Beyond the biographical congruities between the two authors, shared aesthetic influences on Chopin and Egerton are another likely source for the radically similar themes and style of their most noted works, The Awakening and Keynotes. Chopin was inspired by the realism and frankness of French writers at the end of the nineteenth century such as Gustave Flaubert and, in particular, his protege Guy de Maupassant, as well as the feminism of female authors George Sand and Madame de Stael. Many of the short stories by de Maupassant that she translated into English contain topics or themes she was to return to with great effect in The Awakening: marital unhappiness, adultery, isolation, suicide, and sexuality.12 Chopin was also influenced by the subjects and themes of Scandinavian realist playwright Henrik Ibsen. Despite the fact that, according to an article by her friend William Schuyler, she thought Ibsen took life "too clumsily and seriously" (qtd. in Toth 244), Chopin conceded how "forcible and representative" of their era Ibsen was, in a review of Hamlin Garland's Crumbling Idols she wrote in 1894 (693). Moreover, she admired the short stories of one of his peers and countrymen, Norwegian realist writer Alexander Kielland.

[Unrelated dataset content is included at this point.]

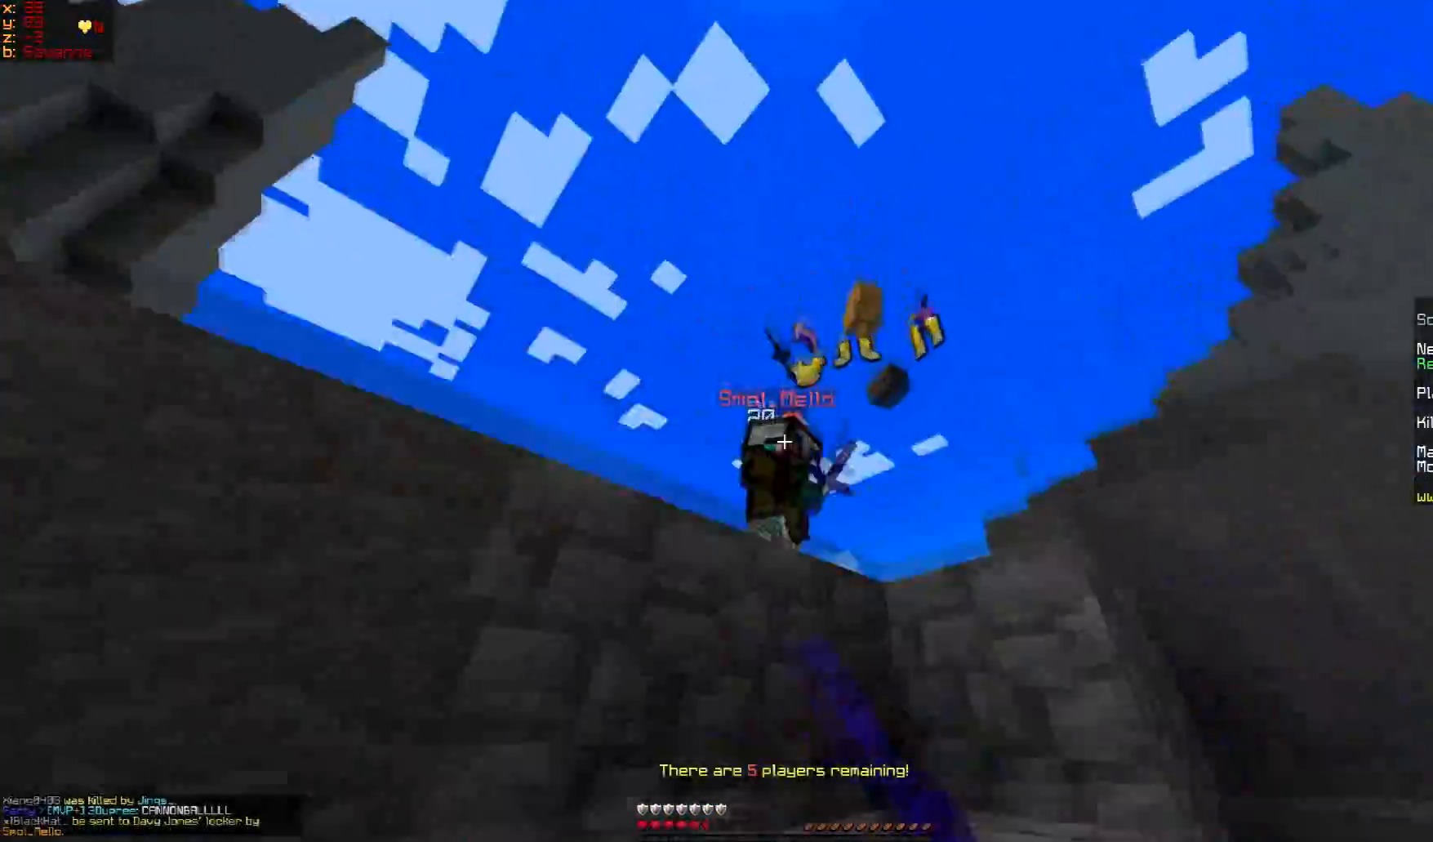
{"keys": ["a", "w"], "mouse": [], "events": [[17, "mouse_left", "down"], [67, "mouse_left", "up"], [217, "mouse_left", "down"], [284, "mouse_left", "up"], [417, "mouse_left", "down"], [484, "mouse_left", "up"]]}
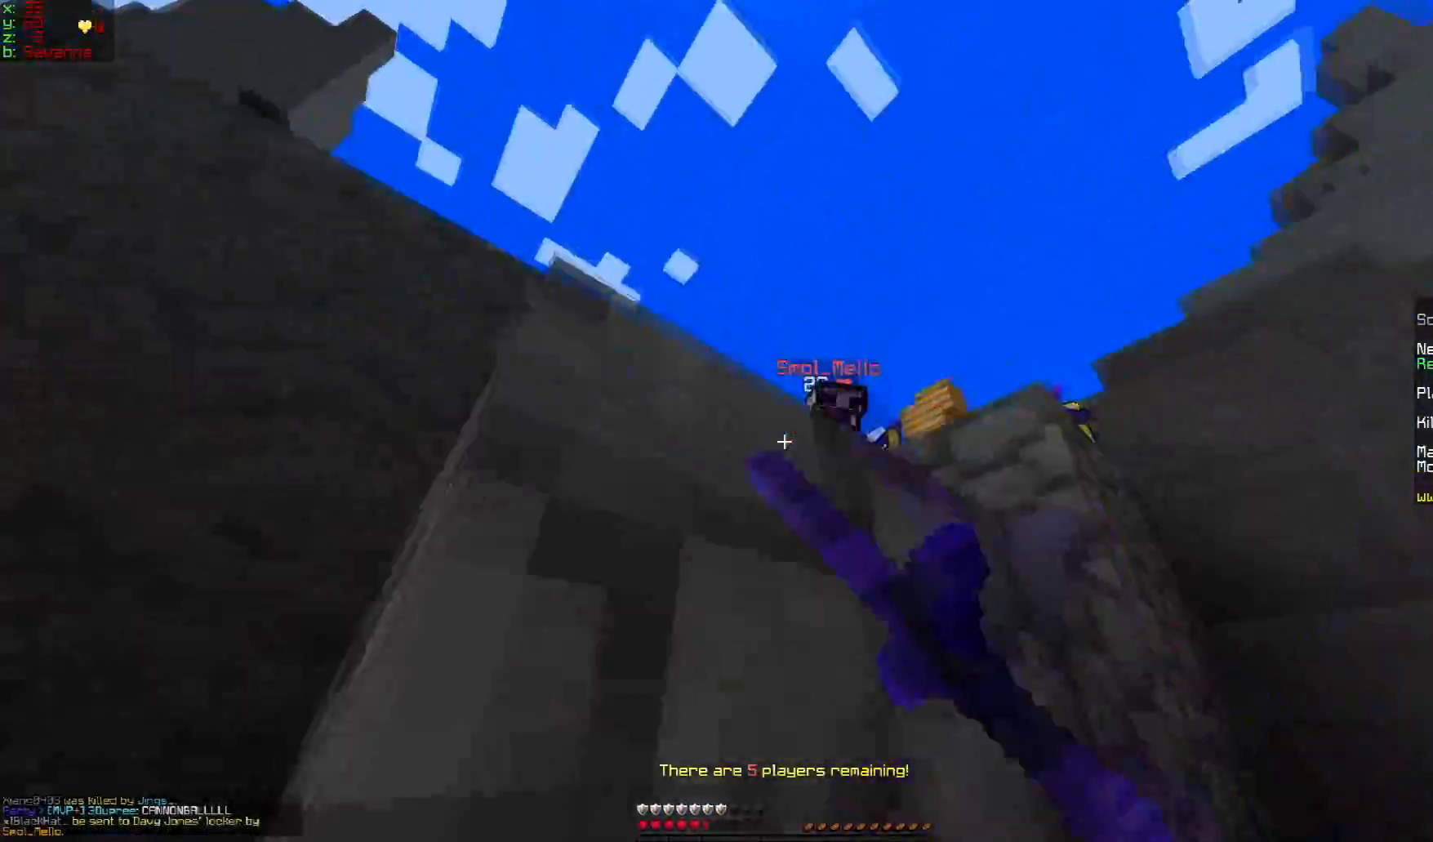
{"keys": ["d", "w"], "mouse": [], "events": [[133, "a", "up"], [383, "d", "down"]]}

During Egerton's years in Norway, in addition to her exposure to the works of Ibsen, she was introduced to other Scandinavian writers including Bjornstjerne Bjornson, Knut Hamsun, and August Strindberg. She was drawn to the social realism of Ibsen, Bjornson, and Strindberg, who were willing to treat previously untouchable topics such as adultery or venereal disease in their works. She was particularly impacted by the impressionism and psychological verity of the writer Hamsun, whose novel Hunger she began to translate into English in 1890. Egerton even met and formed an acquaintance with Hamsun, which inspired her story "Now Spring Has Come" in Keynotes. Hamsun's work is noted particularly for its emphasis upon representing the fragmentary nature of consciousness, or "the indirect, at times wayward progress by which the mind assimilates thoughts and impressions" (Harris 32), and Egerton's stories reveal a similar emphasis.

Also, like Chopin, Egerton admired and practiced the short story form, producing striking work in a genre that underwent a flowering in the late nineteenth century. The short story liberated authors to work with narrative in new waysin particular, as Showalter has noted, to overcome the conventions of plot established by the lengthy Victorian novel, which usually ended with a heroine's marriage or death (ix). Moreover, the condensed form of the genre lent itself to experimentation with the use of allegory, fantasy, and "sketch" approaches, of which both Chopin and Egerton made use, and it allowed authors to transcend the intrusive, omniscient narrator so characteristic of the nineteenth-century novel.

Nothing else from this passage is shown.